While much has been said in the mainstream media over the past 24 hours regarding President Obama's latest Executive Order protecting gay and transgender individuals from discrimination by federal contractors, a few less-publicized dimensions of this Order may have escaped your attention.
(1) The new Order applies to federal contractors with even a $10,000 contract with the federal government. (Usually, the federal contract value threshold is $50,000.)
(2) Several states and the District of Columbia have laws including sexual orientation as a protected class. However, this Executive Order goes a step beyond such laws, following the EEOC's lead in the 2012 Macy v. Holder decision where it recognized gender identity as a protected class under Title VII.
(3) This Order applies regardless of the size of the employer – you could have 2 employees and still be covered by it, even if you are not covered by Title VII or any other federal or state laws.
(4) Both the Department of Labor (DOL) and the Office of Federal Contract Compliance Programs (OFCCP) will be issuing regulations providing more detail as to how this Executive Order will be enforced. These regulations could include a requirement to apply affirmative action/give preferential treatment to gay and transgender individuals.
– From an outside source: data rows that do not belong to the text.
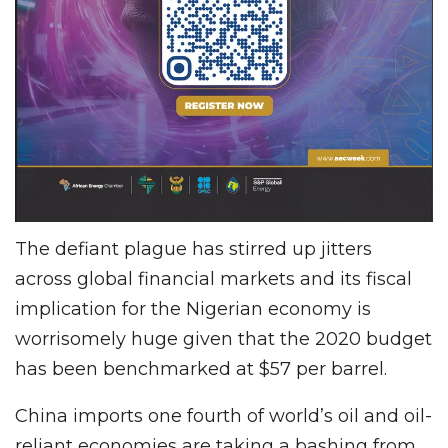
The defiant plague has stirred up jitters
across global financial markets and its fiscal
implication for the Nigerian economy is
worrisomely huge given that the 2020 budget
has been benchmarked at $57 per barrel.
China imports one fourth of world’s oil and oil-
reliant economies are taking a bashing from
(5) It also remains to be seen how religious organizations who have or would like to have federal contracts will react to this new Executive Order, as unlike most pieces of gay and transgender legislation which have been proposed in Congress, there is no religious organization exemption in this Executive Order. (There is a narrow exception regarding hiring ministers and for those organizations whose mission statements or charters include a preference for employing those of a particular religion.)
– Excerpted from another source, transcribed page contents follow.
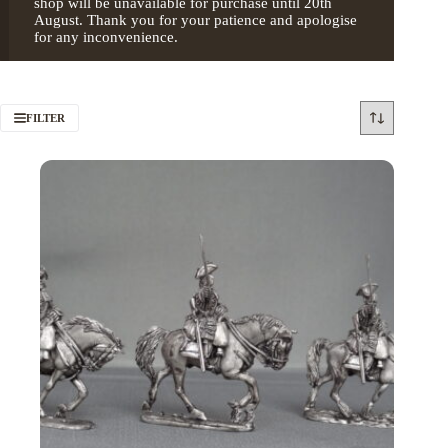
shop will be unavailable for purchase until 20th
August. Thank you for your patience and apologise
for any inconvenience.
FILTER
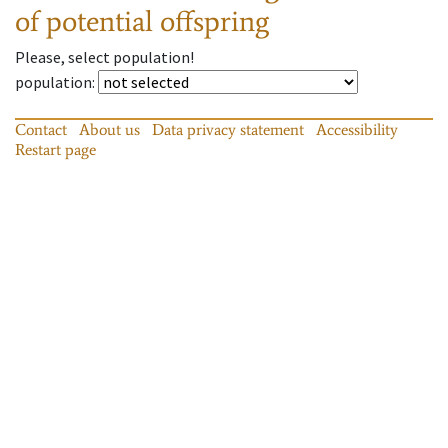
of potential offspring
Please, select population!
population
:
Contact
About us
Data privacy statement
Accessibility
Restart page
This means this Executive Order could face a Hobby Lobby-esque challenge as the Affordable Care Act did under the Religious Freedom Restoration Act (RFRA), which provides that no law or other rule which has general application (i.e., it is not specifically designed or targeted to affect religious freedom), can substantially burden a person's religious freedom unless the Government can show the application of the burden (1) is in furtherance of a compelling government interest and (2) is the least restrictive means of furthering that compelling interest.
In light of the fact that the U.S. Supreme Court just recognized in the Hobby Lobby case that corporations who have indicated a clear commitment to a religious mission/belief system are protected as "persons" under RFRA, the absence of an exemption for such organizations in this new Order makes such a challenge inevitable.
We will of course keep you updated as federal rules further clarify the requirements of this new Executive Order. For now, at the very least, failing to hire, terminating, or denying any applicant or employee equal treatment regarding the terms and conditions of employment based on their sexual orientation or gender identity is prohibited if your company has a contract with the federal government which is worth at least $10,000. In order to sign a federal contract, your business will have to affirm that it has a policy protecting gay and transgender applicants and employees from discrimination.